Touristen am Pranger: Was läuft da schief?

Venedig, Barcelona, Mallorca, Dubrovnik: Überall sorgen Protestaktionen gegen Touristen für Schlagzeilen. Schuld sind die Pauschaltouristen? Pustekuchen! Probleme machen die Individualreisenden: Sie erscheinen in Massen und sind überall. Warum ist die Aufregung gerade jetzt so groß? Und was muss sich ändern?
Inhalt

Venedig, Barcelona, Mallorca, Dubrovnik: Überall sorgen Protestaktionen gegen Touristen für Schlagzeilen. Schuld sind die Pauschaltouristen? Pustekuchen! Probleme machen die Individualreisenden: Sie erscheinen in Massen und sind überall. Warum ist die Aufregung gerade jetzt so groß? Und was muss sich ändern?

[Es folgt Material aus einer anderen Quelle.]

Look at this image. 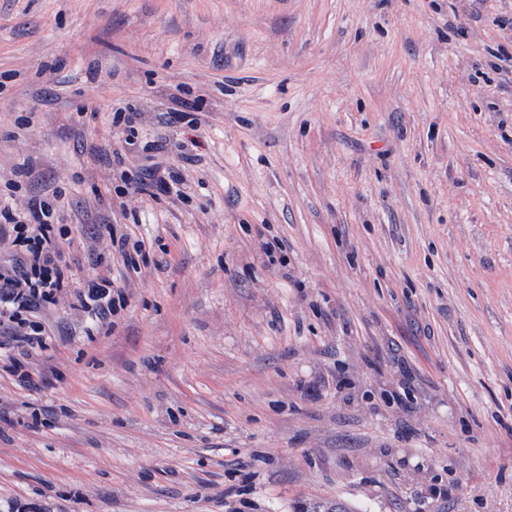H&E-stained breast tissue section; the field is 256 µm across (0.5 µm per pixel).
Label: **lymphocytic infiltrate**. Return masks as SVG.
I'll use <instances>...</instances> for the list:
<instances>
[{"label": "lymphocytic infiltrate", "mask_w": 512, "mask_h": 512, "mask_svg": "<svg viewBox=\"0 0 512 512\" xmlns=\"http://www.w3.org/2000/svg\"><path fill=\"white\" fill-rule=\"evenodd\" d=\"M52 215V204L38 198L18 216L0 209V233L10 236L15 248L10 268H0V328L7 332L0 354L27 387L34 384L30 365L48 350L51 337L32 314L70 286L72 259L56 240Z\"/></svg>", "instance_id": "obj_1"}]
</instances>
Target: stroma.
Returning a JSON list of instances; mask_svg holds the SVG:
<instances>
[{
  "label": "stroma",
  "instance_id": "obj_1",
  "mask_svg": "<svg viewBox=\"0 0 512 512\" xmlns=\"http://www.w3.org/2000/svg\"><path fill=\"white\" fill-rule=\"evenodd\" d=\"M32 197L125 306L0 360V512H512V0H0ZM94 229H96L97 234L103 235L104 231H108V234L111 239L112 249L117 251L125 261V266L128 270H133L137 272L140 267V262L145 265L148 262L150 249H146L145 243L140 240H135L132 243V250L134 253L129 251L130 239L126 234H122L119 237L117 235H113L112 228L110 224H97Z\"/></svg>",
  "mask_w": 512,
  "mask_h": 512
}]
</instances>
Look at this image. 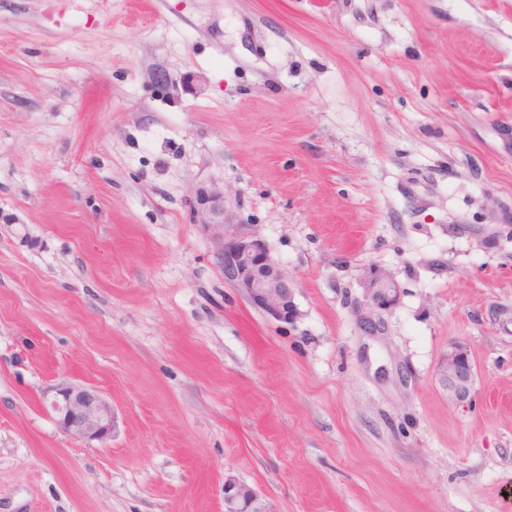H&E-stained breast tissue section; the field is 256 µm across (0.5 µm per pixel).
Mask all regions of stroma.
Here are the masks:
<instances>
[{
  "label": "stroma",
  "instance_id": "1",
  "mask_svg": "<svg viewBox=\"0 0 512 512\" xmlns=\"http://www.w3.org/2000/svg\"><path fill=\"white\" fill-rule=\"evenodd\" d=\"M212 185L293 322L225 284ZM61 382L111 439L61 431ZM228 477L512 512V0H0V512H224ZM366 291L368 301L377 307L391 305L395 303L398 298V288L387 278L378 273L370 274ZM442 372L449 396L459 403L469 400L473 387V369L461 345H453L448 349ZM51 414L70 438L85 443L105 442L112 436V404L97 387L81 383H59L50 390Z\"/></svg>",
  "mask_w": 512,
  "mask_h": 512
}]
</instances>
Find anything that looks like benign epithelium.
I'll use <instances>...</instances> for the list:
<instances>
[{"mask_svg": "<svg viewBox=\"0 0 512 512\" xmlns=\"http://www.w3.org/2000/svg\"><path fill=\"white\" fill-rule=\"evenodd\" d=\"M194 224L206 236L224 282L236 288L249 302L271 318L294 321L299 310L295 284L271 258L264 238L246 224H237L224 209V190L201 187L192 201ZM367 298L377 307L397 301L398 288L378 273L369 276ZM443 379L449 396L461 403L470 399L473 369L460 345L448 349ZM51 414L70 438L85 443L105 442L112 436V404L97 387L81 383H59L51 387ZM224 512H272L252 486L235 478L224 480Z\"/></svg>", "mask_w": 512, "mask_h": 512, "instance_id": "7a95c632", "label": "benign epithelium"}]
</instances>
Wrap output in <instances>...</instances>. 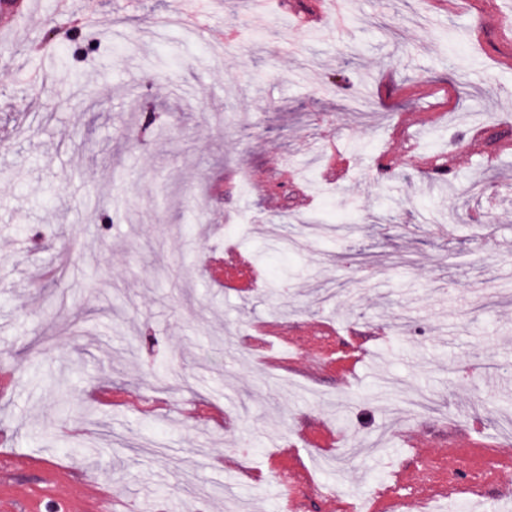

Trendziele ächzen unter immer mehr Touristen

Im September muss ich beruflich nach Kopenhagen. Als ich wie gewohnt nach der passenden Zugverbindung suche, entgleisen mir fast die Gesichtszüge: Zehn Stunden braucht die Bahn für die Strecke – gegenüber eineinhalb Stunden im Flugzeug! Klare Sache. Nur: Eigentlich will ich gar nicht fliegen, weil das Dreck macht und doof ist! Ich überlege: Was würde ich mit der Zeit anstellen, die ich durch den Flug gewinne? Lesen, schlafen, arbeiten, vielleicht einen Film gucken? Kann ich auch im Zug. Also ist die Entscheidung klar: Ich fahre Bahn.

Warum erzähle ich das? Weil ein bisschen Nachdenken oft zu der schlichten Erkenntnis führt, dass nicht alles, was der Reisemarkt hergibt, auch gut ist. Das riecht nach Verzicht und ist tendenziell uncool. Ich sehe es positiv: Für meine Entscheidung habe ich gute Gründe und ich stehe dazu.

Momentan sieht es so aus, als könnte Verzicht eine reale Option für viele werden – allerdings nicht freiwillig. Die Reisewelt steht Kopf. Jahrzehntelang waren Touristen eine umworbene Spezies. Jetzt stehen sich Gastgeber und Gäste als Feinde gegenüber. Betroffen sind besonders Trendziele wie Venedig, Barcelona, Mallorca, Dubrovnik oder Island – um nur einige zu nennen. Sie alle ächzen unter dem Ansturm der Massen.

Zu Lande, zu Wasser und in der Luft: Wenn Touristen in Scharen auftreten und alle städtischen Räume beanspruchen, werden sie zur Belastung.
Zu Lande, zu Wasser und in der Luft: Wenn Touristen in Scharen auftreten und alle städtischen Räume beanspruchen, werden sie zur Belastung.

Tatsächlich malen die Zahlen ein dramatisches Bild. Venedig, in dessen Stadtzentrum knapp 60.000 Menschen wohnen, verdaut jedes Jahr 30 Millionen Touristen. Dieselbe Zahl an Reisenden verstopfte 2016 Barcelona, Tendenz rapide steigend. Der Flughafen von Palma de Mallorca fertigt täglich bis zu 180.000 Passagiere ab, und in Dubrovnik spuckten im vergangenen Jahr 639 Kreuzfahrtschiffe ihre Passagierladungen aus.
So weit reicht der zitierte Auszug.